Kranda fetched four weapons from the rack and handed one to Ellis. “The settings are here. Press this to kill, this to stun. On stun, the charge will render a sentient target comatose for up to a couple of hours.”

She passed the second, bulkier weapon to him. “A blaster. This is to take out buildings. The varnika will assess distance, power of charge required. Also, the varnika will increase the accuracy of your shots.”

She showed him where to attach the blaster to the exo-skeleton, down the left side of his torso. “The rifle affixes to your right arm, like this.” She slapped her own rifle to her right forearm. Filaments wormed from her varnika and secured the weapon.

Ellis held his own rifle to his right arm and watched as the exo-skeleton took possession. He moved his arm, feeling the weapon slip into his grip.

“Very well. We will go outside and you will test the exo-skeleton a little more, and the weapons. Then we will leave the flier here and head for Panjaluka. And don’t worry yourself about the cold. The varnika will thermostatically protect you from the ambient temperature.”

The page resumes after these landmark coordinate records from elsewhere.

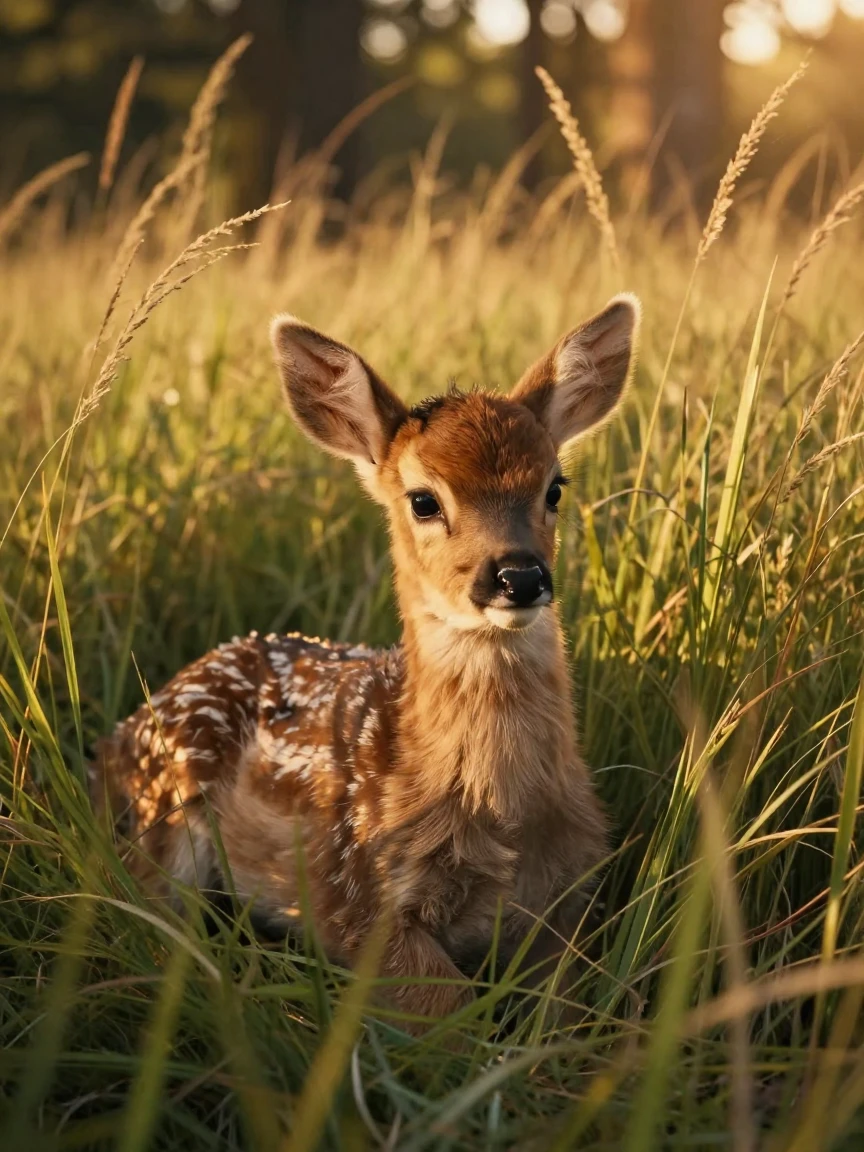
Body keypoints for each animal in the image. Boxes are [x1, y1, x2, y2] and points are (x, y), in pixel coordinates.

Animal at [92, 293, 640, 1028]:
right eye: (424, 499)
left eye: (555, 486)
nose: (519, 576)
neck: (501, 815)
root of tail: (120, 735)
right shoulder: (363, 900)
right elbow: (449, 1013)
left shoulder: (571, 891)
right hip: (169, 806)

Ellis smiled. “That’s good to know. Wouldn’t want to freeze to death out there.”

He moved towards the hatch, and it came to him suddenly why he was here: to liberate Calla, and other Phandrans, from the Sporelli. For a split second, the idea seemed impossible.

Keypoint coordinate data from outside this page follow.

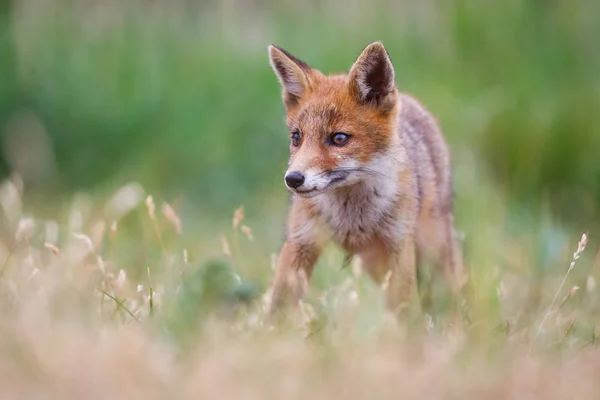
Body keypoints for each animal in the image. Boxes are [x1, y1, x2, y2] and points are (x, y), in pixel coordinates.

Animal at [268, 42, 464, 318]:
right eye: (297, 138)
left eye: (339, 138)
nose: (293, 179)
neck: (351, 220)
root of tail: (411, 101)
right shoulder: (300, 241)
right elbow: (278, 309)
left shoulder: (398, 245)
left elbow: (408, 311)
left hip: (432, 250)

Then he was out of the hatch and sprinting across the cindered clearing created by the flier, and the notion was no longer quite so fantastic. He stopped suddenly, in a whirlwind of ash, and turned. The flier, its tegument adapting to its background and phasing through a camouflage routine, was two hundred metres away: it shimmered one last time, then vanished. Only by scrutinising where he knew its outline to be did he make out the slight, shimmering demarcation – and that only with the enhanced vision provided by the exo-skeleton.

He turned and reached out, caught hold of a low branch and snapped it from the tree. He stood very still, staring at the branch in his right hand. It was as thick as his ankle, and he had broken it with no effort at all. He wondered why the act had felt so satisfying.